Closed hypirion closed 7 years ago
Yep, that would be a good idea.
Would it make sense for the functions that work on maps, like map-keys
and filter-vals
, to have transducer versions?
I don't think so, because transducers tend to work with some kind of ordered stream of data, and maps don't really fit into that category well.

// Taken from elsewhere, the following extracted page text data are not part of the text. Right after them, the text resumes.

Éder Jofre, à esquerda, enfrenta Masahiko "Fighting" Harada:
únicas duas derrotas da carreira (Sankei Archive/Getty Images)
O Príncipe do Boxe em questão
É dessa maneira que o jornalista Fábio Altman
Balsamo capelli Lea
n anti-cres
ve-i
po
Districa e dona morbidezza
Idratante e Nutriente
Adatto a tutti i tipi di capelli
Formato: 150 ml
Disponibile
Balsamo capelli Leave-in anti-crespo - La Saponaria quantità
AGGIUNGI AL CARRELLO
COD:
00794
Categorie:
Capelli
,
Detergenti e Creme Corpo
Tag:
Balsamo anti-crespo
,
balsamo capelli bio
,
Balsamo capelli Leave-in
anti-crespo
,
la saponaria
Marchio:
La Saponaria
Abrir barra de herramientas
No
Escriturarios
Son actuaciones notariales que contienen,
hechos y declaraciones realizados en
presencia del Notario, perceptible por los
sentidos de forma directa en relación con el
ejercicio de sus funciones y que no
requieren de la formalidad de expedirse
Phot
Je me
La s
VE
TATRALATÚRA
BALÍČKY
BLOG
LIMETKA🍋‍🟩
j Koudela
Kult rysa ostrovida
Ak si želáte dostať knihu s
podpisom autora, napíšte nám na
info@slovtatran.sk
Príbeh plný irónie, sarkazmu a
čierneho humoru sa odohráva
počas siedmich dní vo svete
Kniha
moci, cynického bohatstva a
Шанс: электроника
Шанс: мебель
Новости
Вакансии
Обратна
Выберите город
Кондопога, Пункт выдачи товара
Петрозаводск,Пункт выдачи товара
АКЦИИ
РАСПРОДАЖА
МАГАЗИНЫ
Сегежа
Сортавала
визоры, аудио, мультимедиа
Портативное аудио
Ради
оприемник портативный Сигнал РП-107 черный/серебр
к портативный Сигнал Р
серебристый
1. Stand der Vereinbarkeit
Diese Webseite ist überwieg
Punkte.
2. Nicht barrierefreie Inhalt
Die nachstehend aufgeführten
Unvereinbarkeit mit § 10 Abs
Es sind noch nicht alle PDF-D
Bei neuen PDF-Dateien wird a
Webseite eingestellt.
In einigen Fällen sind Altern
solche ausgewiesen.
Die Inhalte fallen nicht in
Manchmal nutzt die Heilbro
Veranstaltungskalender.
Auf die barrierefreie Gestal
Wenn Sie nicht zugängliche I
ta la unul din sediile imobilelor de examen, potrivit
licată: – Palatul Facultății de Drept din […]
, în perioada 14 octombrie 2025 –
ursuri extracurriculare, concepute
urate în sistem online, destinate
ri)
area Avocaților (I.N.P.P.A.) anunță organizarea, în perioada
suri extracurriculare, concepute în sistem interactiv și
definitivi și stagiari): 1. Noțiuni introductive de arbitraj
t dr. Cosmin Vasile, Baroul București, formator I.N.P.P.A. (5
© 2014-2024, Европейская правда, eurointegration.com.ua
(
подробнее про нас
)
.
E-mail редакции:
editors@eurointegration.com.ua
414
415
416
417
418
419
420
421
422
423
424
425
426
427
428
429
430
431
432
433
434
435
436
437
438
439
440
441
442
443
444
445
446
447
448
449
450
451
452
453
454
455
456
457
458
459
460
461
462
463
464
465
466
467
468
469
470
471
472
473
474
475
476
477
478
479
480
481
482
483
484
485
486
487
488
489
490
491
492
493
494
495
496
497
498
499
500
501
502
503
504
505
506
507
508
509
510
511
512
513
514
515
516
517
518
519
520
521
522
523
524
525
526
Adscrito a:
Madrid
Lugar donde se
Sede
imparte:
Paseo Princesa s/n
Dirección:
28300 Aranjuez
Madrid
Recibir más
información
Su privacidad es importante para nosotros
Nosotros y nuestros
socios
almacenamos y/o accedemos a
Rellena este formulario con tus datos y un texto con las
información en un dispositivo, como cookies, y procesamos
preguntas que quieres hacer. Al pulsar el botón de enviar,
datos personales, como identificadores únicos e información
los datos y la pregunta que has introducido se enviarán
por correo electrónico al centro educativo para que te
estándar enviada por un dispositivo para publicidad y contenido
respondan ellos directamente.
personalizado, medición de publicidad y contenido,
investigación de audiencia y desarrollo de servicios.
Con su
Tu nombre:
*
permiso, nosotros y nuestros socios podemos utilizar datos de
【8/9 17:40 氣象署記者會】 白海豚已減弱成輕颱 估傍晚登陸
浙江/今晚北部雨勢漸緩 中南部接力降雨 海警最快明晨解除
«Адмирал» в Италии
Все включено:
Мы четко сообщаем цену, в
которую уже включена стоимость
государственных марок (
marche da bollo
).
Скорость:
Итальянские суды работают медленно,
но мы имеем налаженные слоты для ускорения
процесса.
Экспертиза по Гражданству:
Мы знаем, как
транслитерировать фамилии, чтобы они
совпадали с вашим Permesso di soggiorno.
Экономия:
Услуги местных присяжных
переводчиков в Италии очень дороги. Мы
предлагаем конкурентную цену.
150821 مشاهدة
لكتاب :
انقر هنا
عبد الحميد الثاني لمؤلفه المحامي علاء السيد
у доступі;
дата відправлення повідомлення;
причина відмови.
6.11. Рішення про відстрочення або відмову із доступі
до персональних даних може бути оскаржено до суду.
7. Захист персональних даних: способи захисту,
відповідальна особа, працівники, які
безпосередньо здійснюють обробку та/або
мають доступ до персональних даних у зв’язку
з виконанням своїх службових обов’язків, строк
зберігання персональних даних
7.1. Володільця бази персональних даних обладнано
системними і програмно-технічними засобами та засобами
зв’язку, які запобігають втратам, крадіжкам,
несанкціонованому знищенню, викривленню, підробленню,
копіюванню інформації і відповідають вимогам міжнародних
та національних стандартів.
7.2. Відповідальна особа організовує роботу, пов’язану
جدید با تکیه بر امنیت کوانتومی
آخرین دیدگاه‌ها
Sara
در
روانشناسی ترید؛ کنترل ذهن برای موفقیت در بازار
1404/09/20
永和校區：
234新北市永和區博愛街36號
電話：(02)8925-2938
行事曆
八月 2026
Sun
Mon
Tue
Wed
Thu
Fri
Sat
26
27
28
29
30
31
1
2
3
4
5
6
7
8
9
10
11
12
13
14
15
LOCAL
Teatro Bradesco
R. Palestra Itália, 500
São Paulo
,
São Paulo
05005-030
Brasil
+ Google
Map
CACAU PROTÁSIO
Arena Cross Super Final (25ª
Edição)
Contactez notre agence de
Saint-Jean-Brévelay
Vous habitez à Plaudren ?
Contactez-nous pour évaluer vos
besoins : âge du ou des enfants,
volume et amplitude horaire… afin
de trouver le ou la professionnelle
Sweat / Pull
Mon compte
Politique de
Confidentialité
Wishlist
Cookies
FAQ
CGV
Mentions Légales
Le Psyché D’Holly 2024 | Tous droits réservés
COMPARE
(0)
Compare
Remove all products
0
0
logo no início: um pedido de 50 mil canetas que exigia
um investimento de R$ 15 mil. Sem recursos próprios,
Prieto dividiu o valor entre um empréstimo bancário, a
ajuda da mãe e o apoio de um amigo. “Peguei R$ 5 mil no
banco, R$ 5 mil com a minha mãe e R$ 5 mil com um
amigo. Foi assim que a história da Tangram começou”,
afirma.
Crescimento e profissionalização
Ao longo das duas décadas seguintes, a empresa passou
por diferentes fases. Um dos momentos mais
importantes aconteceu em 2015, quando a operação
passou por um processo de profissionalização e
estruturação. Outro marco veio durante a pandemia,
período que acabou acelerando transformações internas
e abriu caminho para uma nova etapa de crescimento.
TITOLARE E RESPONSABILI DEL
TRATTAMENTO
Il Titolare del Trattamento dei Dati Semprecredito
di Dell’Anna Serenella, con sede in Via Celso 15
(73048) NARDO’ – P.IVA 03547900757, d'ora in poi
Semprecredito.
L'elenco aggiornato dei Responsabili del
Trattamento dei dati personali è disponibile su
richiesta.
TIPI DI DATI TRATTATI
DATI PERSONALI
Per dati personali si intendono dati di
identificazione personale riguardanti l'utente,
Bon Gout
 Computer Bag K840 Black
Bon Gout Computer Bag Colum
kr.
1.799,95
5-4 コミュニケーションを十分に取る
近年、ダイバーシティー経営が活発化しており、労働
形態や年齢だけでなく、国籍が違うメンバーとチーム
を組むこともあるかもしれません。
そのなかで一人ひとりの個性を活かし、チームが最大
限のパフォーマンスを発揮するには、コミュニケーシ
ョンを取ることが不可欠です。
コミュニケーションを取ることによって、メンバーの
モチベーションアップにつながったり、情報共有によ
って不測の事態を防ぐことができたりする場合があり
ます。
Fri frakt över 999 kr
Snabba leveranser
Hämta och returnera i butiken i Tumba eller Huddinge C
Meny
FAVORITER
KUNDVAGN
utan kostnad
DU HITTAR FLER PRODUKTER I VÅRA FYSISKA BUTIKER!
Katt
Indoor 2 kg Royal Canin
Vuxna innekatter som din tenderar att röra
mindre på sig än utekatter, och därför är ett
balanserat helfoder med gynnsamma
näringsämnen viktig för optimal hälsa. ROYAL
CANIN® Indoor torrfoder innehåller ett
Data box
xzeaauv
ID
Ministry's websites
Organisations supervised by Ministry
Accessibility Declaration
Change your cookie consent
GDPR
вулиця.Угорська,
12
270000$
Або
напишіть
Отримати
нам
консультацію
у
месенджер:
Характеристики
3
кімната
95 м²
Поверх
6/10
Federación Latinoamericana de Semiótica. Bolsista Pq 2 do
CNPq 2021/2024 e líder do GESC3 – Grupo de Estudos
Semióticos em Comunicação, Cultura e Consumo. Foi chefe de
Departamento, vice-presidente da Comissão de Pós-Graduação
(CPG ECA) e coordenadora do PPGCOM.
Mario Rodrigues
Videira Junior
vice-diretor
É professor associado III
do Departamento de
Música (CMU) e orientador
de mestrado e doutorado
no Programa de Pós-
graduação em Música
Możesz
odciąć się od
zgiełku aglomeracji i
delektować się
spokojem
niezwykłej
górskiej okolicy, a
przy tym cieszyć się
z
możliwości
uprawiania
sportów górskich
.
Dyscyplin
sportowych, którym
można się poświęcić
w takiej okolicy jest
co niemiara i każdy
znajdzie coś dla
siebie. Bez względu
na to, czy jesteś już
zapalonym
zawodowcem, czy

However, I might be wrong.
Transducer versions have been written for the named functions.
I think it would be useful to have transducer versions of the functions acting on maps, especially for multiple chained transformations on a single collection.
Essentially you could use (into {} xform coll)
and the reducing functions would act on a sequence of map-entry pairs - this would avoid having to call reduce-map
multiple times and create intermediate collections.
Here's an example, from a quick benchmark the transducer version performs 2x as fast:
;; Transducer
(into {}
(comp
(map name)
(index-by first)
(map-keys int)
(remove-vals #(even? (count %))))
[:abc :defg :hijkl :mnopq :rstu :vwx :yz])
;; => {97 "abc", 104 "hijkl", 109 "mnopq", 118 "vwx"}
;; Equivalent threading macro (creates intermediate colls)
(->> [:abc :defg :hijkl :mnopq :rstu :vwx :yz]
(map name)
(index-by first)
(map-keys int)
(remove-vals #(even? (count %))))
;; => {97 "abc", 104 "hijkl", 109 "mnopq", 118 "vwx"}
If this looks like a useful addition, I'll go ahead and open a PR :)
Yes, I think that seems useful.
Would it be interesting to provide transducer variants for the medley functions that runs over collections?
distinct-by
,take-upto
,drop-upto
,indexed
and probably some others do have transducer variants which could be useful.